---- TASK INPUT
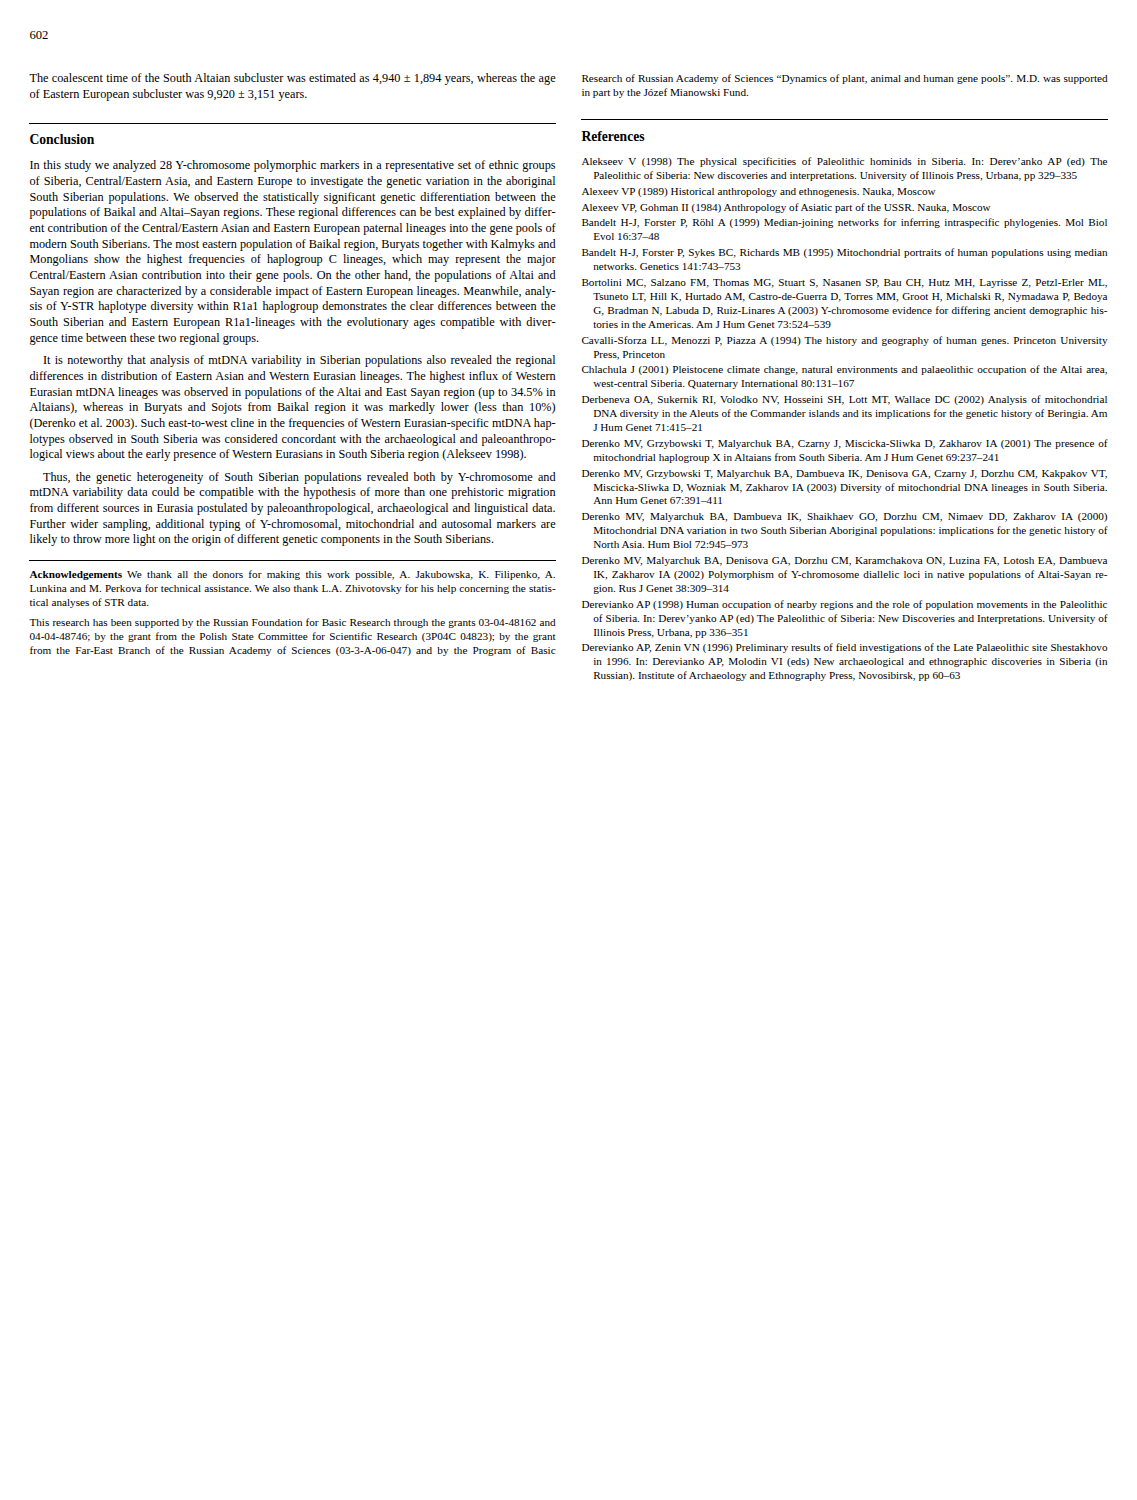602
The coalescent time of the South Altaian subcluster was estimated as 4,940 ± 1,894 years, whereas the age of Eastern European subcluster was 9,920 ± 3,151 years.
Conclusion
In this study we analyzed 28 Y-chromosome polymorphic markers in a representative set of ethnic groups of Siberia, Central/Eastern Asia, and Eastern Europe to investigate the genetic variation in the aboriginal South Siberian populations. We observed the statistically significant genetic differentiation between the populations of Baikal and Altai–Sayan regions. These regional differences can be best explained by different contribution of the Central/Eastern Asian and Eastern European paternal lineages into the gene pools of modern South Siberians. The most eastern population of Baikal region, Buryats together with Kalmyks and Mongolians show the highest frequencies of haplogroup C lineages, which may represent the major Central/Eastern Asian contribution into their gene pools. On the other hand, the populations of Altai and Sayan region are characterized by a considerable impact of Eastern European lineages. Meanwhile, analysis of Y-STR haplotype diversity within R1a1 haplogroup demonstrates the clear differences between the South Siberian and Eastern European R1a1-lineages with the evolutionary ages compatible with divergence time between these two regional groups.
It is noteworthy that analysis of mtDNA variability in Siberian populations also revealed the regional differences in distribution of Eastern Asian and Western Eurasian lineages. The highest influx of Western Eurasian mtDNA lineages was observed in populations of the Altai and East Sayan region (up to 34.5% in Altaians), whereas in Buryats and Sojots from Baikal region it was markedly lower (less than 10%) (Derenko et al. 2003). Such east-to-west cline in the frequencies of Western Eurasian-specific mtDNA haplotypes observed in South Siberia was considered concordant with the archaeological and paleoanthropological views about the early presence of Western Eurasians in South Siberia region (Alekseev 1998).
Thus, the genetic heterogeneity of South Siberian populations revealed both by Y-chromosome and mtDNA variability data could be compatible with the hypothesis of more than one prehistoric migration from different sources in Eurasia postulated by paleoanthropological, archaeological and linguistical data. Further wider sampling, additional typing of Y-chromosomal, mitochondrial and autosomal markers are likely to throw more light on the origin of different genetic components in the South Siberians.
Acknowledgements We thank all the donors for making this work possible, A. Jakubowska, K. Filipenko, A. Lunkina and M. Perkova for technical assistance. We also thank L.A. Zhivotovsky for his help concerning the statistical analyses of STR data.
This research has been supported by the Russian Foundation for Basic Research through the grants 03-04-48162 and 04-04-48746; by the grant from the Polish State Committee for Scientific Research (3P04C 04823); by the grant from the Far-East Branch of the Russian Academy of Sciences (03-3-A-06-047) and by the Program of Basic Research of Russian Academy of Sciences “Dynamics of plant, animal and human gene pools”. M.D. was supported in part by the Józef Mianowski Fund.
References
Alekseev V (1998) The physical specificities of Paleolithic hominids in Siberia. In: Derev’anko AP (ed) The Paleolithic of Siberia: New discoveries and interpretations. University of Illinois Press, Urbana, pp 329–335
Alexeev VP (1989) Historical anthropology and ethnogenesis. Nauka, Moscow
Alexeev VP, Gohman II (1984) Anthropology of Asiatic part of the USSR. Nauka, Moscow
Bandelt H-J, Forster P, Röhl A (1999) Median-joining networks for inferring intraspecific phylogenies. Mol Biol Evol 16:37–48
Bandelt H-J, Forster P, Sykes BC, Richards MB (1995) Mitochondrial portraits of human populations using median networks. Genetics 141:743–753
Bortolini MC, Salzano FM, Thomas MG, Stuart S, Nasanen SP, Bau CH, Hutz MH, Layrisse Z, Petzl-Erler ML, Tsuneto LT, Hill K, Hurtado AM, Castro-de-Guerra D, Torres MM, Groot H, Michalski R, Nymadawa P, Bedoya G, Bradman N, Labuda D, Ruiz-Linares A (2003) Y-chromosome evidence for differing ancient demographic histories in the Americas. Am J Hum Genet 73:524–539
Cavalli-Sforza LL, Menozzi P, Piazza A (1994) The history and geography of human genes. Princeton University Press, Princeton
Chlachula J (2001) Pleistocene climate change, natural environments and palaeolithic occupation of the Altai area, west-central Siberia. Quaternary International 80:131–167
Derbeneva OA, Sukernik RI, Volodko NV, Hosseini SH, Lott MT, Wallace DC (2002) Analysis of mitochondrial DNA diversity in the Aleuts of the Commander islands and its implications for the genetic history of Beringia. Am J Hum Genet 71:415–21
Derenko MV, Grzybowski T, Malyarchuk BA, Czarny J, Miscicka-Sliwka D, Zakharov IA (2001) The presence of mitochondrial haplogroup X in Altaians from South Siberia. Am J Hum Genet 69:237–241
Derenko MV, Grzybowski T, Malyarchuk BA, Dambueva IK, Denisova GA, Czarny J, Dorzhu CM, Kakpakov VT, Miscicka-Sliwka D, Wozniak M, Zakharov IA (2003) Diversity of mitochondrial DNA lineages in South Siberia. Ann Hum Genet 67:391–411
Derenko MV, Malyarchuk BA, Dambueva IK, Shaikhaev GO, Dorzhu CM, Nimaev DD, Zakharov IA (2000) Mitochondrial DNA variation in two South Siberian Aboriginal populations: implications for the genetic history of North Asia. Hum Biol 72:945–973
Derenko MV, Malyarchuk BA, Denisova GA, Dorzhu CM, Karamchakova ON, Luzina FA, Lotosh EA, Dambueva IK, Zakharov IA (2002) Polymorphism of Y-chromosome diallelic loci in native populations of Altai-Sayan region. Rus J Genet 38:309–314
Derevianko AP (1998) Human occupation of nearby regions and the role of population movements in the Paleolithic of Siberia. In: Derev’yanko AP (ed) The Paleolithic of Siberia: New Discoveries and Interpretations. University of Illinois Press, Urbana, pp 336–351
Derevianko AP, Zenin VN (1996) Preliminary results of field investigations of the Late Palaeolithic site Shestakhovo in 1996. In: Derevianko AP, Molodin VI (eds) New archaeological and ethnographic discoveries in Siberia (in Russian). Institute of Archaeology and Ethnography Press, Novosibirsk, pp 60–63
--------
» YOUR ASSIGNMENT
Return, from the entries, each line that holds "part".

» SOLUTION
This research has been supported by the Russian Foundation for Basic Research through the grants 03-04-48162 and 04-04-48746; by the grant from the Polish State Committee for Scientific Research (3P04C 04823); by the grant from the Far-East Branch of the Russian Academy of Sciences (03-3-A-06-047) and by the Program of Basic Research of Russian Academy of Sciences “Dynamics of plant, animal and human gene pools”. M.D. was supported in part by the Józef Mianowski Fund.
Alexeev VP, Gohman II (1984) Anthropology of Asiatic part of the USSR. Nauka, Moscow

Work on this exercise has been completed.